▶ Text section
2016 Nissan Maxima
by John Davis
Not too many cars are around long enough to reach their 8th generation. But, that’s the case for the all-new 2016 Nissan Maxima. In addition, Nissan claims, although not for the first time, that this redesign also brings back the driving enjoyment of a “Four Door Sports Car”. When Nissan first used that tag line for the Maxima in the early 1990s, it was a boast that most critics felt were justified. But, over the last two decade the Maxima got large and soft, losing its edge as a driver’s family car.
So, when it came time for us to drive the latest car, we approached it with our eyes wide open. Indeed, Maxima is visually one of the most stimulating sedans we’ve come across in years. It’s rakish and radical.

[Saved data entries]
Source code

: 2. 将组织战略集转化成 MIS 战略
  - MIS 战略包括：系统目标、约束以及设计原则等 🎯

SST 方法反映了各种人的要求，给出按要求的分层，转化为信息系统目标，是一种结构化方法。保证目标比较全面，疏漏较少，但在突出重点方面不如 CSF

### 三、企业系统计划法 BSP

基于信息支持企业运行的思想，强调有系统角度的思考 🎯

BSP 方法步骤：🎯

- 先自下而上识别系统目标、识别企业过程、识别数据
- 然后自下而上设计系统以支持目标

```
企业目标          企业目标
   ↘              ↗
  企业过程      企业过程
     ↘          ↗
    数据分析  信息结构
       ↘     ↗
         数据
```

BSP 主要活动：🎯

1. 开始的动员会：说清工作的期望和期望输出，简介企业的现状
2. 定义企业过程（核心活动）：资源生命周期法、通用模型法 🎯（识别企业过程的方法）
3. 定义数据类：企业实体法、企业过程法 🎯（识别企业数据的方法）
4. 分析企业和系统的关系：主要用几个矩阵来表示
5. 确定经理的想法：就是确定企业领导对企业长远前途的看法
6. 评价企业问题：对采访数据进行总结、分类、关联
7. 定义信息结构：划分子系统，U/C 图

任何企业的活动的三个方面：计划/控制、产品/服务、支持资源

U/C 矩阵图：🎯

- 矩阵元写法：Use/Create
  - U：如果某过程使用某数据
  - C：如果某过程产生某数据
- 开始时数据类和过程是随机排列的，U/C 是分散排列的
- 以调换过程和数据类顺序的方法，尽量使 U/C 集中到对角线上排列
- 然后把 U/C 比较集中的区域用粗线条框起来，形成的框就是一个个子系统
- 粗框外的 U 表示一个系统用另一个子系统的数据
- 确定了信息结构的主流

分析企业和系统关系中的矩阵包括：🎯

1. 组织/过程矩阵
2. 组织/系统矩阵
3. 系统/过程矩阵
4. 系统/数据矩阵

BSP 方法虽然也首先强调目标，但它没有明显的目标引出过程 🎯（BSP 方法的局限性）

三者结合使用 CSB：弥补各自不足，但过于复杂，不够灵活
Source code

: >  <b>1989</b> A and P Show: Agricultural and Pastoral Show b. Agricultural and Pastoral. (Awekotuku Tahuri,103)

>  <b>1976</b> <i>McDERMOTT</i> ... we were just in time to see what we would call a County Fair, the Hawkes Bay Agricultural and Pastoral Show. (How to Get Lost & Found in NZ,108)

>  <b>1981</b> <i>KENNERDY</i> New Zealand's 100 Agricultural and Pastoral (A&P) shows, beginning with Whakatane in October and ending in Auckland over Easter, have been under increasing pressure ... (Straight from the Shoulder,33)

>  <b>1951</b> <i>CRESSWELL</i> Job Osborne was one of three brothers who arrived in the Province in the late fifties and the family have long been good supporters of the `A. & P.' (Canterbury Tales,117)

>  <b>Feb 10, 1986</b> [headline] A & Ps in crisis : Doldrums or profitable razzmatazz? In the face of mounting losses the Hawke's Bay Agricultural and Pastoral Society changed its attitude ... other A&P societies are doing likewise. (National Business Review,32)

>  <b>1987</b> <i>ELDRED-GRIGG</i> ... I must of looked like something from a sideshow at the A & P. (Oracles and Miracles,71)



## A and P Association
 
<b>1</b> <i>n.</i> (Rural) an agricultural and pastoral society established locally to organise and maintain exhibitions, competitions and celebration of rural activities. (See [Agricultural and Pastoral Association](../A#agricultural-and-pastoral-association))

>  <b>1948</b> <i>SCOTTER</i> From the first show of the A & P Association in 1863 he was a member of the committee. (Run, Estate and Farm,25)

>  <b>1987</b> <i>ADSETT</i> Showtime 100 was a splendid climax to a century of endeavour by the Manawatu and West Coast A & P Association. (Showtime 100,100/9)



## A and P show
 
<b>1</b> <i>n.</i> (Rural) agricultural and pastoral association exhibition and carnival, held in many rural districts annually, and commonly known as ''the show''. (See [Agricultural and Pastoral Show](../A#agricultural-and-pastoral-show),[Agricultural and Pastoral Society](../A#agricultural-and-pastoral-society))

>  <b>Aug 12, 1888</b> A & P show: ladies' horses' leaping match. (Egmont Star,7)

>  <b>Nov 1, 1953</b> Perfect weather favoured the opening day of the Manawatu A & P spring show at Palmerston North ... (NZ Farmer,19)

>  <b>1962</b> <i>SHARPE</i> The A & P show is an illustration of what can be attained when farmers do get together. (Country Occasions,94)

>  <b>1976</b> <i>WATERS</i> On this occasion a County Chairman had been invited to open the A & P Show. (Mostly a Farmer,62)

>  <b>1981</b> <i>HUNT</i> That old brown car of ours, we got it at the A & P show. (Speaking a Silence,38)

▶ To do
1) From the Maxima review, list in order every word or two-word phrase that opens a sentence and is followed directly by a comma, including any repeats.
2) Reproduce the Maxima review word for word, starting at "So, when it" and ending at "rakish and radical.".

▶ Results of the exercise
1)
But
In addition
But
So
Indeed

2)
So, when it came time for us to drive the latest car, we approached it with our eyes wide open. Indeed, Maxima is visually one of the most stimulating sedans we’ve come across in years. It’s rakish and radical.